*** Begin section ***

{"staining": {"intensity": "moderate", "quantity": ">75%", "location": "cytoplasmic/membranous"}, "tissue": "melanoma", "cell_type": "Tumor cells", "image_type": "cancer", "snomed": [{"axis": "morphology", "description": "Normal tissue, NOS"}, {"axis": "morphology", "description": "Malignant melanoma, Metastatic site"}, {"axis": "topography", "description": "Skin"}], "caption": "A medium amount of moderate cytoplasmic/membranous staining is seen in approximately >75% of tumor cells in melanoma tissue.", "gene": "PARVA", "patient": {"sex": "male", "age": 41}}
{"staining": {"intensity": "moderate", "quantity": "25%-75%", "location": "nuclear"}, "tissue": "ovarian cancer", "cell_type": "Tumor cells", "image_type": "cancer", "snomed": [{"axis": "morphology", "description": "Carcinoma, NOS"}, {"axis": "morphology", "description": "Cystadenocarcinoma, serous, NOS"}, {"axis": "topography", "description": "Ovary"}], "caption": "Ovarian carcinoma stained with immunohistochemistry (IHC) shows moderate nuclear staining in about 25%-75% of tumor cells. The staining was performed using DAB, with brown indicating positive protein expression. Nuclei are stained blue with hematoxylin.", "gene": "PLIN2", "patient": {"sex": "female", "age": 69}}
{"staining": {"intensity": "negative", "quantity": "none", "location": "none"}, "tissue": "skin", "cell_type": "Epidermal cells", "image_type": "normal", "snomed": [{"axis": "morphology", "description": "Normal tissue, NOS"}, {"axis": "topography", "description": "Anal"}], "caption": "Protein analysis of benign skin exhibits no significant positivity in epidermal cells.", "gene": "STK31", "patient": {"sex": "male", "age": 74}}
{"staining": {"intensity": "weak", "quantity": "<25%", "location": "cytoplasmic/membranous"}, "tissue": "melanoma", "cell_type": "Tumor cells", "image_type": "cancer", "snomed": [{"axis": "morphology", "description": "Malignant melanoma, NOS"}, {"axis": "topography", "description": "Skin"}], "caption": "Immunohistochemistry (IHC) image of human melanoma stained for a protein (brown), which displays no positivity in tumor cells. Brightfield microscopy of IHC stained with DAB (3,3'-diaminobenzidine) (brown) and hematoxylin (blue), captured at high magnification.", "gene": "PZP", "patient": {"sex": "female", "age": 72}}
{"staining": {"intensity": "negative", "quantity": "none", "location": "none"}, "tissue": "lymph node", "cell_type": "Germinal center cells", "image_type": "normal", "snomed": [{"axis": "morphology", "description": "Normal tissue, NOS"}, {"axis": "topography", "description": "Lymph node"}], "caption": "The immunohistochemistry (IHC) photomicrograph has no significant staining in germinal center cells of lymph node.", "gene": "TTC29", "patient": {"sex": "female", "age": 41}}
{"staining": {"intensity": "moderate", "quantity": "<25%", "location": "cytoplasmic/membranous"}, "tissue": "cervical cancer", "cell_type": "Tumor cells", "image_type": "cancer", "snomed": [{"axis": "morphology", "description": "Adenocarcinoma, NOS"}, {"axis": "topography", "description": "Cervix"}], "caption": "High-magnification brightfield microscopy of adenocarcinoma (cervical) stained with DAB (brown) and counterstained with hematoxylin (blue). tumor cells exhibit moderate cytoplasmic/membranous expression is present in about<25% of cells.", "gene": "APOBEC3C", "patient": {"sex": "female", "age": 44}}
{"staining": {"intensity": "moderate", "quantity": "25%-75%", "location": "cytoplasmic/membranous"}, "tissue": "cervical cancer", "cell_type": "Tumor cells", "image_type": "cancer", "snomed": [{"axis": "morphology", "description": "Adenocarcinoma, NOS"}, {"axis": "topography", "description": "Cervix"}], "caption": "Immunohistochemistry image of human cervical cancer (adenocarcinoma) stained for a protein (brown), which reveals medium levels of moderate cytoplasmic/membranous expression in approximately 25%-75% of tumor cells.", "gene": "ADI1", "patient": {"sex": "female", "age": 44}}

*** End section ***

• _What the task asks_:
Whenever a line in the records above contains the string "negative", copy that line.

• _Answer to the problem_:
{"staining": {"intensity": "negative", "quantity": "none", "location": "none"}, "tissue": "skin", "cell_type": "Epidermal cells", "image_type": "normal", "snomed": [{"axis": "morphology", "description": "Normal tissue, NOS"}, {"axis": "topography", "description": "Anal"}], "caption": "Protein analysis of benign skin exhibits no significant positivity in epidermal cells.", "gene": "STK31", "patient": {"sex": "male", "age": 74}}
{"staining": {"intensity": "negative", "quantity": "none", "location": "none"}, "tissue": "lymph node", "cell_type": "Germinal center cells", "image_type": "normal", "snomed": [{"axis": "morphology", "description": "Normal tissue, NOS"}, {"axis": "topography", "description": "Lymph node"}], "caption": "The immunohistochemistry (IHC) photomicrograph has no significant staining in germinal center cells of lymph node.", "gene": "TTC29", "patient": {"sex": "female", "age": 41}}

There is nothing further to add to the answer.